►

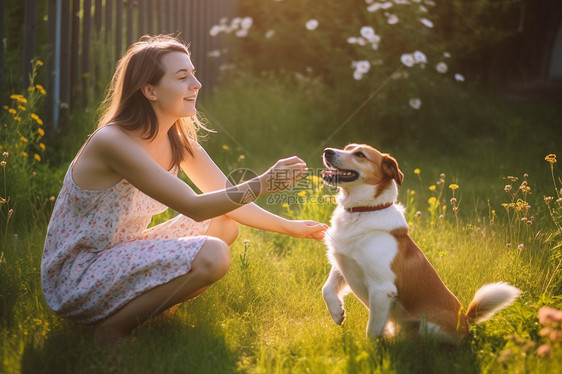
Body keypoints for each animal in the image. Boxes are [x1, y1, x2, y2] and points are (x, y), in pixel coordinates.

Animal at [320, 144, 520, 342]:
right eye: (347, 147)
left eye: (360, 155)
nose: (327, 151)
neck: (364, 210)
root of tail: (466, 321)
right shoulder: (343, 264)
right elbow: (327, 289)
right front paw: (337, 313)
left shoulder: (382, 289)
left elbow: (372, 331)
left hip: (427, 327)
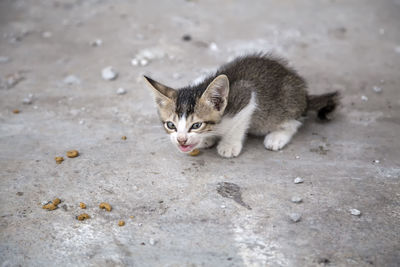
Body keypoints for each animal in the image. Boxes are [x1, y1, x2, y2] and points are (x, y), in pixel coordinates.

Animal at [144, 54, 338, 159]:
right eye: (171, 125)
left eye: (196, 125)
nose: (181, 140)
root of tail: (305, 96)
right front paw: (207, 140)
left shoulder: (246, 97)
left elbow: (237, 125)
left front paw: (229, 145)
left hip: (287, 102)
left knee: (294, 121)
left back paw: (277, 137)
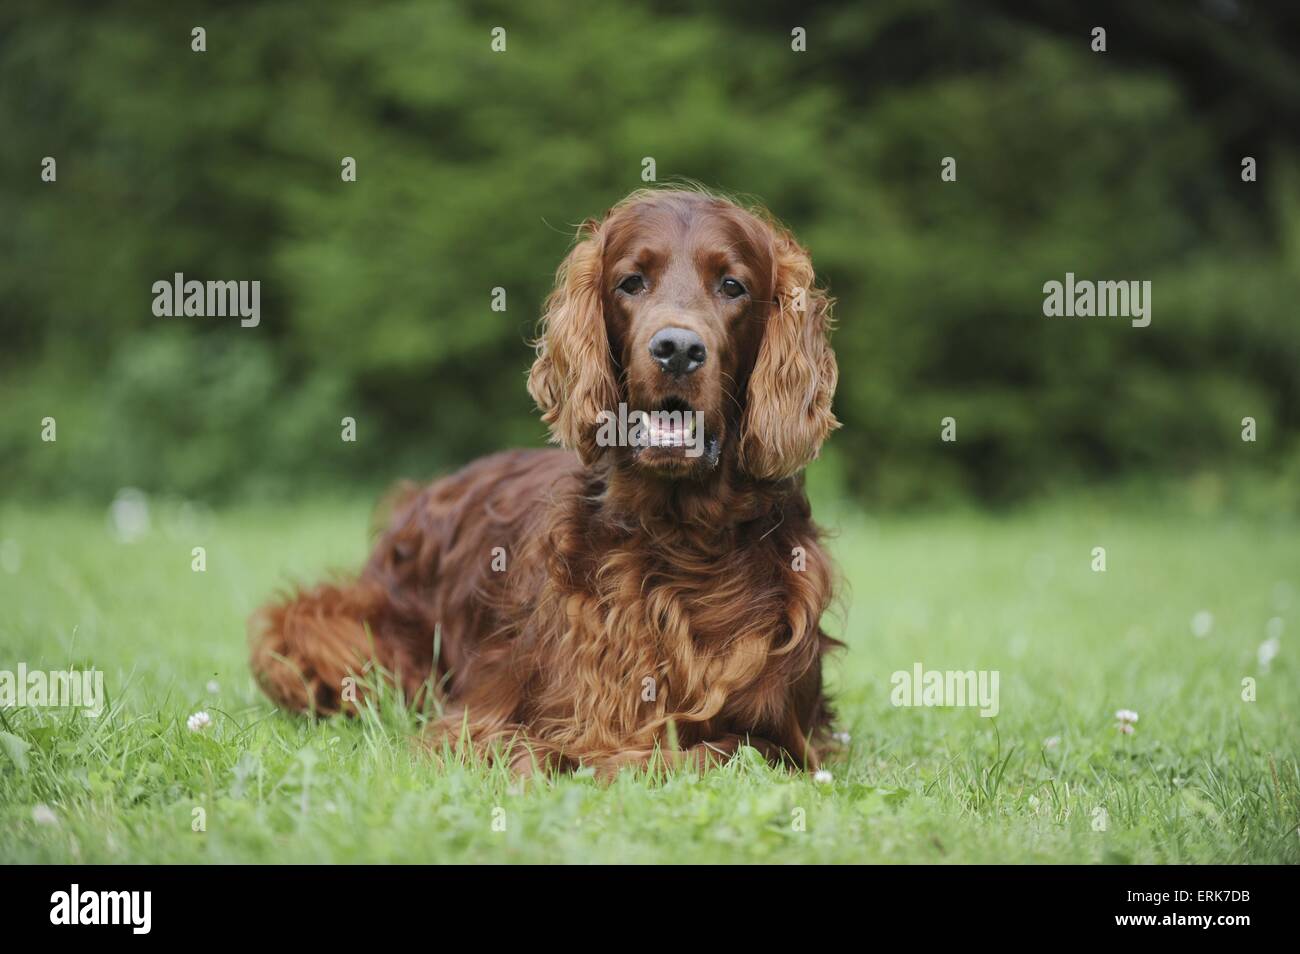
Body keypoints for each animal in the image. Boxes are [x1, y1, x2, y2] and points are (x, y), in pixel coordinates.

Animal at [250, 188, 842, 779]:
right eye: (632, 282)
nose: (677, 349)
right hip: (324, 634)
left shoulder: (791, 739)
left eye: (732, 286)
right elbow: (545, 750)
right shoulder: (487, 720)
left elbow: (727, 750)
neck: (682, 538)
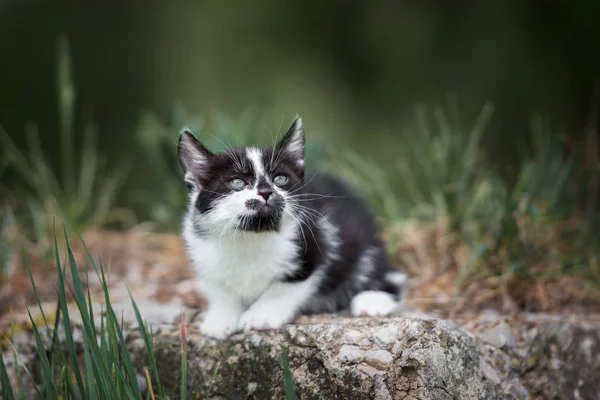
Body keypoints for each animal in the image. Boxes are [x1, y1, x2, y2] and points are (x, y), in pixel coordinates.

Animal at [177, 117, 408, 340]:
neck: (251, 236)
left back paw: (373, 300)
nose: (266, 191)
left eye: (280, 178)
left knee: (386, 274)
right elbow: (221, 290)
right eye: (237, 182)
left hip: (364, 243)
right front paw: (220, 318)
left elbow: (284, 287)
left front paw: (260, 315)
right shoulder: (200, 247)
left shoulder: (316, 241)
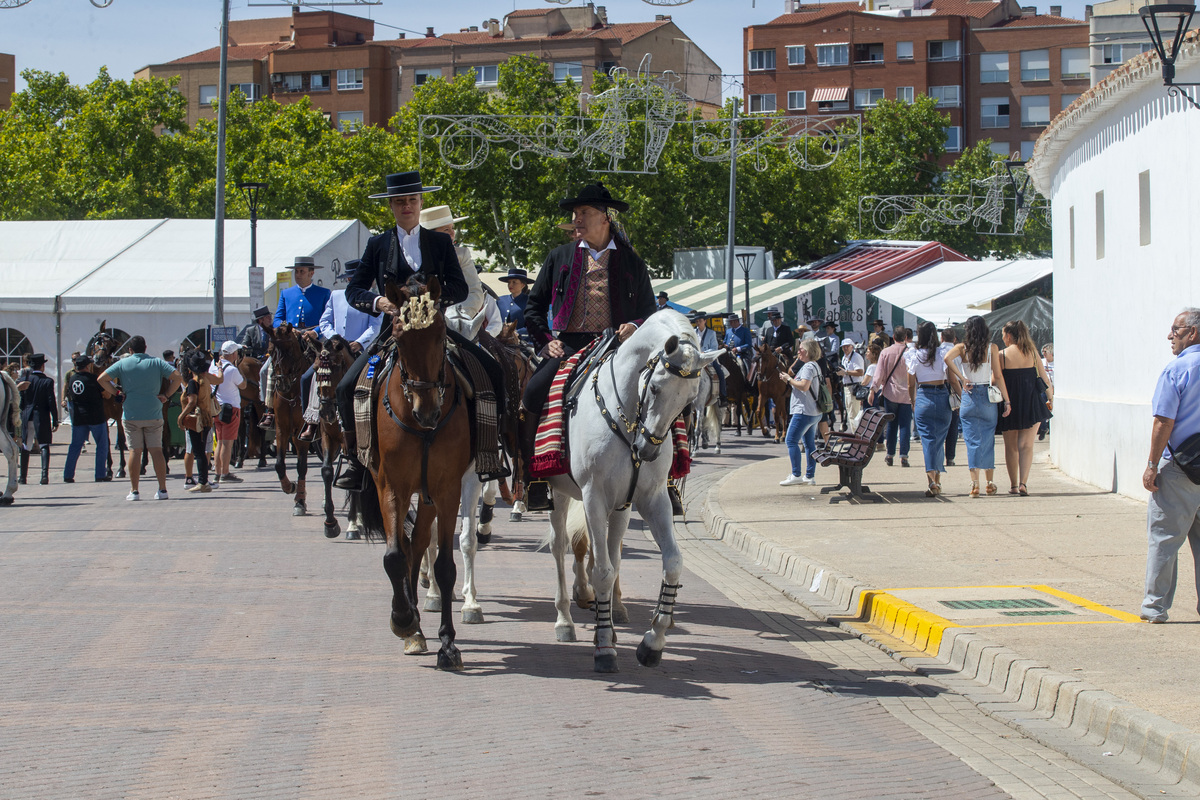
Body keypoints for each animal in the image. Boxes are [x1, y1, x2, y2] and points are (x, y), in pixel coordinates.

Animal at [355, 278, 472, 671]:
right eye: (399, 337)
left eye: (441, 335)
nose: (427, 412)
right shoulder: (392, 486)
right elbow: (393, 556)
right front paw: (403, 619)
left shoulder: (447, 489)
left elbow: (445, 566)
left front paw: (448, 644)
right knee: (407, 546)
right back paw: (413, 625)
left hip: (431, 494)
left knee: (419, 542)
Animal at [547, 309, 720, 671]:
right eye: (654, 386)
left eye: (688, 399)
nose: (648, 450)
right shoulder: (594, 497)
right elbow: (602, 571)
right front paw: (604, 648)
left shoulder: (650, 499)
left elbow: (672, 563)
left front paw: (652, 641)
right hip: (558, 493)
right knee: (559, 548)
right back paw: (565, 621)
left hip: (618, 507)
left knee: (610, 551)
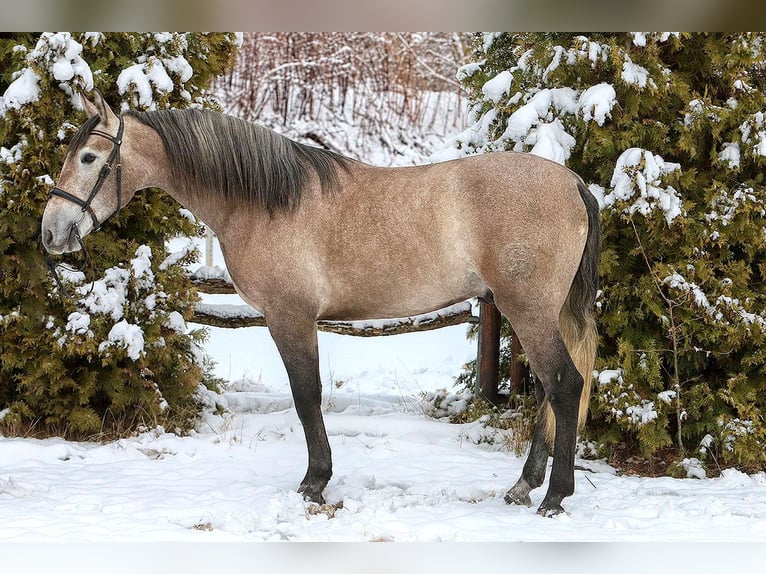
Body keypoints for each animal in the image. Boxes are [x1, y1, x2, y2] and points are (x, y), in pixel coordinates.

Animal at [41, 90, 599, 517]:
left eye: (88, 158)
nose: (51, 233)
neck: (263, 201)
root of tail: (571, 181)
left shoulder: (289, 317)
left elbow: (306, 395)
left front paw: (315, 482)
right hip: (533, 313)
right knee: (548, 392)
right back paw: (523, 486)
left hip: (527, 310)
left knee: (565, 386)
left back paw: (554, 497)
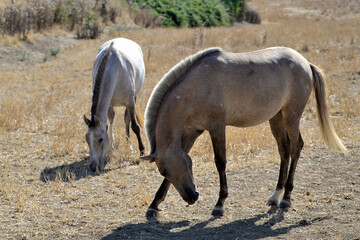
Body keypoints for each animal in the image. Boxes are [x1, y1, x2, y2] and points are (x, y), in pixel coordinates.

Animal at [83, 38, 146, 171]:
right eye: (86, 139)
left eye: (100, 139)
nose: (93, 166)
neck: (112, 69)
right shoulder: (109, 104)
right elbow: (108, 123)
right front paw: (109, 150)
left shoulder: (130, 102)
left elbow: (135, 126)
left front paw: (142, 151)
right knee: (112, 119)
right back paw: (112, 146)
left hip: (134, 97)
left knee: (127, 120)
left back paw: (129, 145)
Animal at [141, 46, 348, 218]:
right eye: (164, 171)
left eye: (186, 165)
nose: (192, 197)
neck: (196, 87)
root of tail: (305, 62)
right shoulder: (191, 132)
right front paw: (154, 205)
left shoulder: (217, 127)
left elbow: (221, 162)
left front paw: (219, 204)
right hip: (276, 118)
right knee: (284, 150)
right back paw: (276, 195)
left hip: (292, 116)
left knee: (296, 148)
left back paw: (286, 198)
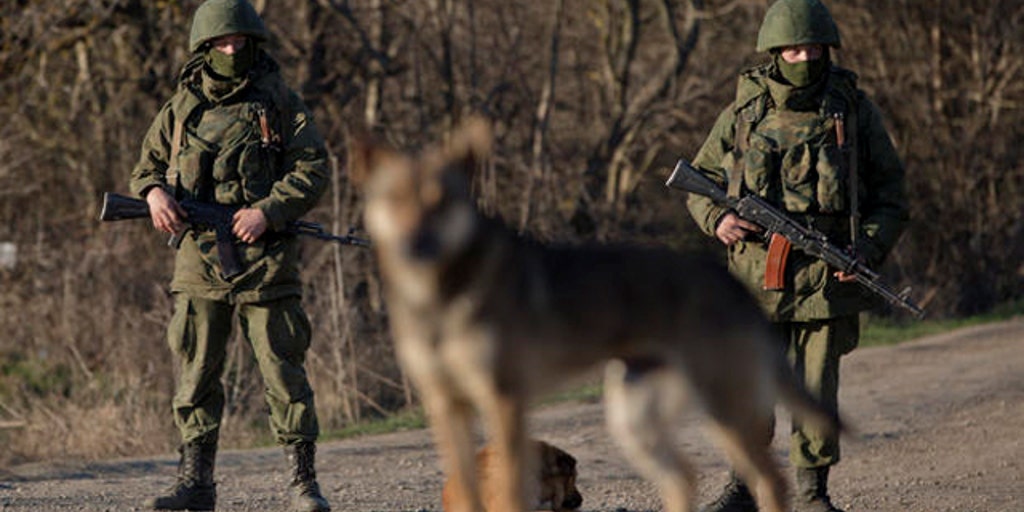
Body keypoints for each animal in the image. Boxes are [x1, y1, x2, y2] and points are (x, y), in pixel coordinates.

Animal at [349, 118, 842, 512]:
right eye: (393, 198)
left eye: (442, 200)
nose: (416, 245)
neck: (438, 296)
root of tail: (729, 283)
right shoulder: (445, 406)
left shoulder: (505, 400)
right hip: (634, 418)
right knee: (685, 476)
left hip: (721, 405)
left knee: (769, 479)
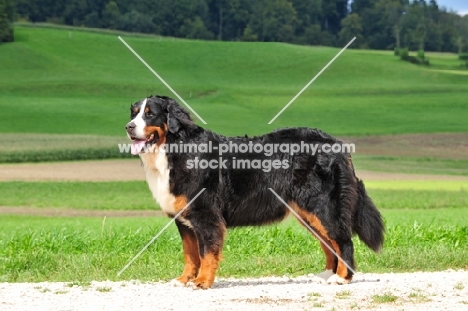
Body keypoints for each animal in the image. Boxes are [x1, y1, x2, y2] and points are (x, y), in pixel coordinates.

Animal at [125, 94, 384, 290]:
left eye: (149, 113)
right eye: (133, 113)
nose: (128, 127)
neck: (174, 148)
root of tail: (338, 145)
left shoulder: (205, 214)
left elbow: (207, 252)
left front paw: (202, 282)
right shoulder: (184, 218)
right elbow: (190, 254)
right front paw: (184, 280)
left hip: (322, 206)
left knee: (343, 241)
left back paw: (341, 278)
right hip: (307, 213)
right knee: (329, 242)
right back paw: (327, 274)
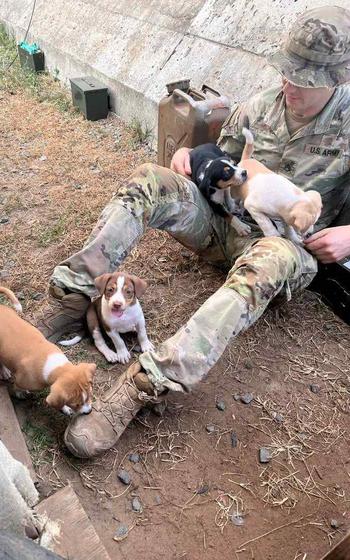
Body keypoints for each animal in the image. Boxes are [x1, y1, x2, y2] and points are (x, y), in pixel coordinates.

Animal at [0, 288, 95, 416]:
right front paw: (20, 394)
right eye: (76, 405)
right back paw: (4, 372)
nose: (89, 412)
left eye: (90, 394)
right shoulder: (21, 381)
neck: (54, 365)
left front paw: (65, 408)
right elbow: (17, 387)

◄

Restate the material above word for word, dropping the pictures.

Body keypoints for each animal in the image. Boxes are [x1, y1, x2, y2] and points are (x, y), in pixel coordinates.

Animal at [320, 144, 520, 342]:
right eye: (347, 147)
left eye: (360, 155)
nose: (327, 151)
neck: (364, 210)
root of tail: (466, 321)
right shoulder: (343, 264)
right elbow: (327, 289)
right front paw: (337, 313)
left shoulder: (382, 289)
left elbow: (372, 331)
left hip: (427, 327)
Body keypoints for each animal in the image. Boxes are [x1, y1, x2, y2] and points are (x, y), in pixel coordinates.

Animal at [144, 54, 338, 159]:
right eye: (171, 125)
left eye: (196, 125)
nose: (181, 140)
root of tail: (305, 96)
right front paw: (207, 140)
left shoulder: (246, 97)
left elbow: (237, 125)
left front paw: (229, 145)
left hip: (287, 102)
left knee: (294, 121)
left back paw: (277, 137)
Body keypoints for each animal in the image. Boxes are [x1, y1, x2, y2] and points are (x, y), in pixel coordinates.

Animal at [250, 188, 842, 779]:
right eye: (632, 282)
nose: (677, 349)
right hip: (324, 634)
left shoulder: (791, 739)
left eye: (732, 286)
right elbow: (545, 750)
right shoulder: (487, 720)
left elbow: (727, 750)
neck: (682, 538)
Body keypoints for each animal in the image. Boxes are [x1, y1, x2, y2] and points are (x, y), in pixel coordinates.

Animal at [177, 117, 408, 340]:
neck: (251, 236)
left back paw: (373, 300)
nose: (266, 191)
left eye: (280, 178)
left knee: (386, 274)
right elbow: (221, 290)
right eye: (237, 182)
left hip: (364, 243)
right front paw: (220, 318)
left elbow: (284, 287)
left front paw: (260, 315)
right shoulder: (200, 247)
left shoulder: (316, 241)
Body keypoints for each animal in the image. Boxes are [x1, y1, x2, y2] and points are (x, y), in pixel coordinates.

Animal at [355, 278, 472, 671]:
right eye: (399, 337)
left eye: (441, 335)
nose: (427, 412)
right shoulder: (392, 486)
right elbow: (393, 556)
right front paw: (403, 619)
left shoulder: (447, 489)
left elbow: (445, 566)
left front paw: (448, 644)
right knee: (407, 546)
right back paw: (413, 625)
left hip: (431, 494)
left knee: (419, 542)
Animal at [547, 309, 720, 671]:
right eye: (654, 386)
left eye: (688, 399)
nose: (648, 450)
right shoulder: (594, 497)
right elbow: (602, 571)
right front paw: (604, 648)
left shoulder: (650, 499)
left elbow: (672, 563)
left front paw: (652, 641)
right hip: (558, 493)
right knee: (559, 548)
right back paw: (565, 621)
left hip: (618, 507)
left knee: (610, 551)
Body keypoints for each animal in the image. Boxes are [x1, y1, x2, y2] and points are (x, y), in pixel coordinates.

Animal at [41, 90, 599, 517]:
left eye: (88, 158)
nose: (51, 233)
neck: (263, 201)
root of tail: (571, 181)
left shoulder: (289, 317)
left elbow: (306, 395)
left front paw: (315, 482)
right hip: (533, 313)
right knee: (548, 392)
right back paw: (523, 486)
left hip: (527, 310)
left knee: (565, 386)
left back paw: (554, 497)
Body keypoints for each animal in the image. Boxes are [x1, y1, x2, y2] and points are (x, y), in pixel coordinates.

Animal at [83, 38, 146, 171]:
right eye: (86, 139)
left eye: (100, 139)
nose: (93, 166)
neck: (112, 69)
right shoulder: (109, 104)
right elbow: (108, 123)
right front paw: (109, 150)
left shoulder: (130, 102)
left elbow: (135, 126)
left front paw: (142, 151)
right knee: (112, 119)
right back paw: (112, 146)
left hip: (134, 97)
left knee: (127, 120)
left back paw: (129, 145)
Animal at [141, 46, 348, 218]:
right eye: (164, 171)
left eye: (186, 165)
nose: (192, 197)
neck: (196, 87)
root of tail: (305, 62)
right shoulder: (191, 132)
right front paw: (154, 205)
left shoulder: (217, 127)
left elbow: (221, 162)
left front paw: (219, 204)
right hip: (276, 118)
right knee: (284, 150)
right back paw: (276, 195)
left hip: (292, 116)
left knee: (296, 148)
left back paw: (286, 198)
Body keypoints for each animal in the image. Boxes are [x1, y1, x2, y2] and points are (x, y), in pixel coordinates.

Animal at [349, 118, 842, 512]:
right eye: (393, 198)
left eye: (442, 200)
nose: (416, 245)
neck: (438, 296)
root of tail: (729, 283)
right shoulder: (445, 406)
left shoulder: (505, 400)
right hip: (634, 418)
right knee: (685, 476)
left hip: (721, 405)
left knee: (769, 479)
Body keypoints for each animal in the image. Boxes are [x1, y1, x2, y2] and points are (x, y), in pixel coordinates.

Animal at [125, 94, 384, 290]:
left eye: (149, 113)
right eye: (133, 113)
nose: (128, 127)
neck: (174, 148)
root of tail: (338, 145)
left shoulder: (205, 214)
left elbow: (207, 252)
left front paw: (202, 282)
right shoulder: (184, 218)
right elbow: (190, 254)
right front paw: (184, 280)
left hip: (322, 206)
left knee: (343, 241)
left back paw: (341, 278)
right hip: (307, 213)
right knee: (329, 242)
right back paw: (327, 274)
Body keypoints for each animal in the image. Boxes are [x1, y1, x2, y2] and points are (x, y), in pixel coordinates.

Animal at [0, 288, 95, 416]:
right front paw: (20, 394)
right eye: (76, 405)
right back paw: (4, 372)
nose: (89, 412)
left eye: (90, 394)
right shoulder: (21, 381)
neck: (54, 365)
left front paw: (65, 408)
right elbow: (17, 387)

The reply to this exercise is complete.